- **EXCERPT**:
This is an appeal against the decision of Master Campbell sitting as Costs Judge on a preliminary issue arising in a detailed assessment of the costs incurred in two closely related proceedings between the same parties, which were in the event tried together by Mr Jules Sher QC sitting as a deputy High Court judge, in 2006.

2.

By the first proceedings (“the Guarantee Claim”) National Westminster Bank plc (“the Bank”) sought to enforce a guarantee purportedly given by Mr Angeli Kotonou in July 2001 in respect of a loan by the Bank to Olympic Resources Services plc, a company of which Mr Kotonou was a director.

3.

Mr Kotonou and his wife Mrs Deborah Kotonou had in July 2001 charged their family home known as “Domani”, Mount Park Road, Harrow on the Hill, Middlesex (“the Property”) as security for Mr Kotonou’s liability under the Guarantee, by way of a second charge (“the Mortgage”).

4.

For the first year after its commencement in April 2004, Mr Kotonou defended the Guarantee Claim mainly as a litigant in person. In April 2005 he instructed solicitors Messrs Hugh Cartwright & Amin to act for him. One of the early tasks which he gave his solicitors was to negotiate, if they could, a means whereby he and his wife could release equity from the Property, notwithstanding the Bank’s Mortgage, for the purposes of funding his defence to the Guarantee Claim. Mr Kotonou had by then been trying for some time to achieve that objective, but without success.

5.

An issue arose at a very early stage in that correspondence, between the Kotonous’ solicitors and the Bank, as to whether the Mortgage secured merely the principal sum guaranteed of £425,000 (as the Kotonous claimed) or, in addition, interest together with the Bank’s charges, expenses and legal costs incurred and to be incurred in the enforcement of the Guarantee, thereby increasing the amount recoverable under the Mortgage by at least a further £200,000, with the prospect of a substantial further increase as the Guarantee Claim proceeded.

6.

On 28 th April 2005 Mr and Mrs Kotonou issued a Part 8 Claim seeking declarations as to the true construction of the Mortgage, for the purposes of resolving the issue which I have described. I shall refer to it as “the Part 8 Claim”. The existence of this dispute between the Kotonous and the Bank as to the extent of the security afforded by the Mortgage bedevilled the Kotonous’ attempts to release equity from the Property for the purposes of funding Mr Kotonou’s defence to the Guarantee Claim. There was at the time a first charge of some £230,000 and the Property had been valued at between £1.75 and £2 million, so that there was, on any view as to the extent of the Bank’s security, substantial equity available in theory. Nonetheless, an uncertainty whether the Bank’s Mortgage secured a fixed amount, or an indefinite and potentially ever-increasing amount, plainly affected the Kotonous’ prospects of obtaining funding by way of a third charge.

7.

The Kotonous’ response to this difficulty was to make a number of applications seeking to defer the trial of the Guarantee Claim and accelerate the determination of the issues raised by the Part 8 claim, while at the same time continuing negotiations (between the parties’ solicitors) with a view to negotiating an equity release acceptable to the Bank. The first limb of that strategy did not in the event need to be pursued, so that the Guarantee Claim and the Part 8 Claim were eventually ordered to be tried together by Pumfrey J, by an order made on 1 st July 2005, in the event by agreement.

- **WORK ITEM A**:
Retype the part of the costs appeal excerpt from "The Kotonous’ response" up to and including "event by agreement." without any changes.

- **DATA EXTRACT**:

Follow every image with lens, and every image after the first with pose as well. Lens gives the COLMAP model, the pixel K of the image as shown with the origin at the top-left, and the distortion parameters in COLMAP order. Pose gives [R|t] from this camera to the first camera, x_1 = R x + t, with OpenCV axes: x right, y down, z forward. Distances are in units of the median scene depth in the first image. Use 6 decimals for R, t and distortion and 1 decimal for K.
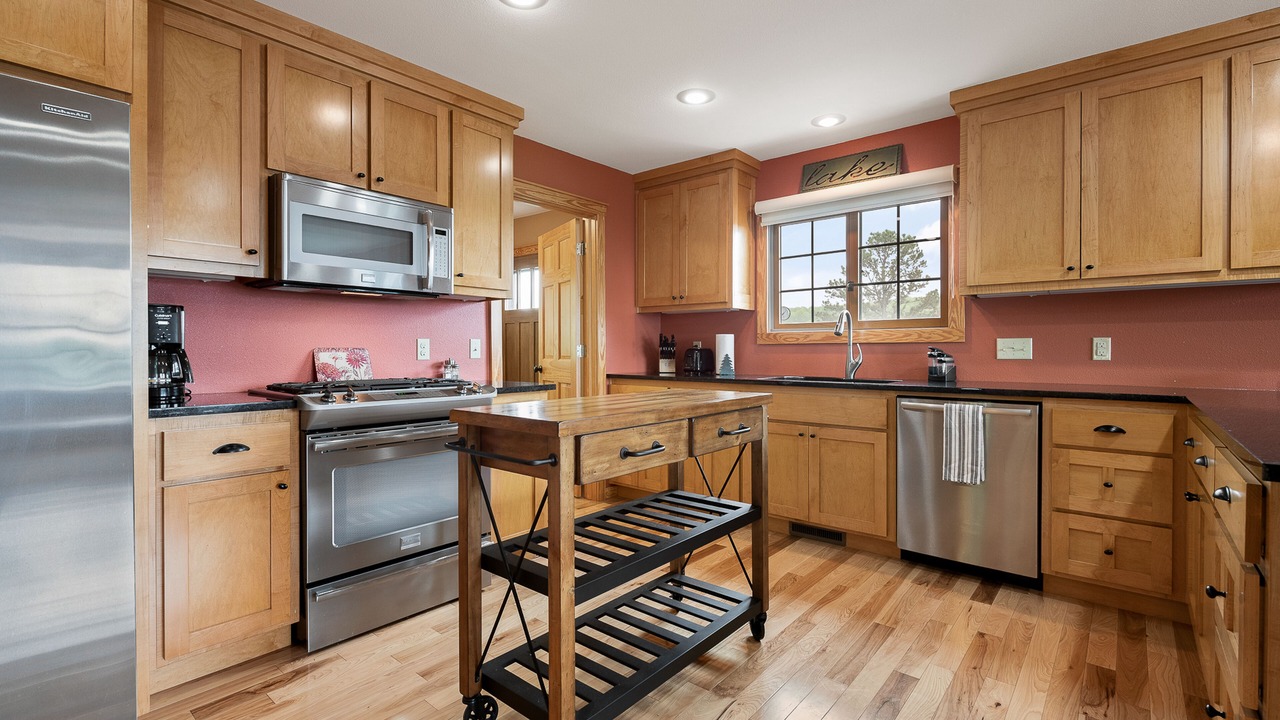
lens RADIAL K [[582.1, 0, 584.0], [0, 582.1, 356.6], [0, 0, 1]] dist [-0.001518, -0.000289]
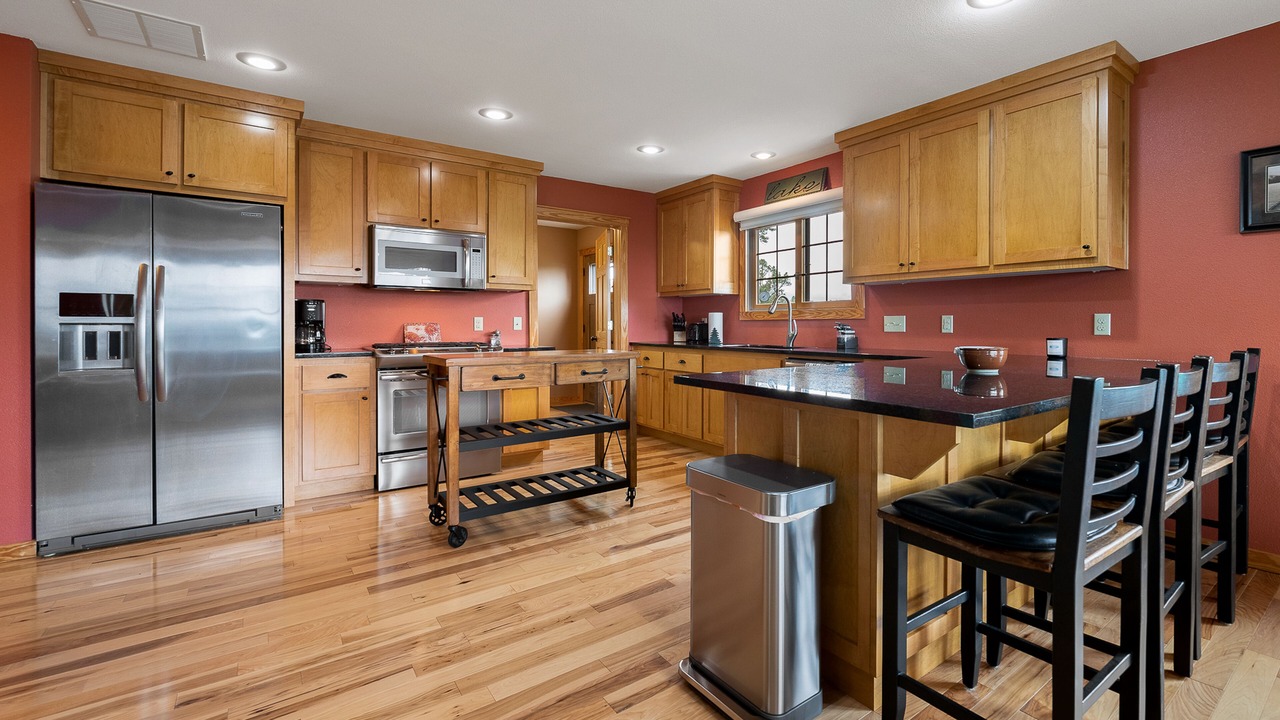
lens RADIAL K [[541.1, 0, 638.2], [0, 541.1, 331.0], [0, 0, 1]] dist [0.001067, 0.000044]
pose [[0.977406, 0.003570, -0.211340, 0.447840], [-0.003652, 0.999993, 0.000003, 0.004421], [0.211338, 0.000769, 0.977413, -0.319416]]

- **WORK ITEM B**:
Echo every one of the records above line for line, word for word, leaving the pictures out.

- **WORKED SOLUTION A**:
The Kotonous’ response to this difficulty was to make a number of applications seeking to defer the trial of the Guarantee Claim and accelerate the determination of the issues raised by the Part 8 claim, while at the same time continuing negotiations (between the parties’ solicitors) with a view to negotiating an equity release acceptable to the Bank. The first limb of that strategy did not in the event need to be pursued, so that the Guarantee Claim and the Part 8 Claim were eventually ordered to be tried together by Pumfrey J, by an order made on 1 st July 2005, in the event by agreement.

- **WORKED SOLUTION B**:
Follow every image with lens, and every image after the first with pose as well. Lens gives the COLMAP model, the pixel K of the image as shown with the origin at the top-left, and the distortion parameters in COLMAP order. Pose gives [R|t] from this camera to the first camera, x_1 = R x + t, with OpenCV axes: x right, y down, z forward. Distances are in units of the median scene depth in the first image. Use 6 decimals for R, t and distortion and 1 decimal for K.
lens RADIAL K [[582.1, 0, 584.0], [0, 582.1, 356.6], [0, 0, 1]] dist [-0.001518, -0.000289]
lens RADIAL K [[541.1, 0, 638.2], [0, 541.1, 331.0], [0, 0, 1]] dist [0.001067, 0.000044]
pose [[0.977406, 0.003570, -0.211340, 0.447840], [-0.003652, 0.999993, 0.000003, 0.004421], [0.211338, 0.000769, 0.977413, -0.319416]]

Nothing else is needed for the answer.